▶ THE TASK:
Nothing should differ between your answer and the records.

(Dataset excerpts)
=== Section Start ===
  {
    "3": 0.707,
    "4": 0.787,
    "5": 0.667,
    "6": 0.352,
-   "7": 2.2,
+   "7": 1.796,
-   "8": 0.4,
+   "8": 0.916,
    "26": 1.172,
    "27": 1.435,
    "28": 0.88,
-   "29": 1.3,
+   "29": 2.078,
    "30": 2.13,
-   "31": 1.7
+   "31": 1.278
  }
=== Section End ===
▶ SOLUTION TO THE PROBLEM:
  {
    "3": 0.707,
    "4": 0.787,
    "5": 0.667,
    "6": 0.352,
-   "7": 2.2,
+   "7": 1.796,
-   "8": 0.4,
+   "8": 0.916,
    "26": 1.172,
    "27": 1.435,
    "28": 0.88,
-   "29": 1.3,
+   "29": 2.078,
    "30": 2.13,
-   "31": 1.7
+   "31": 1.278
  }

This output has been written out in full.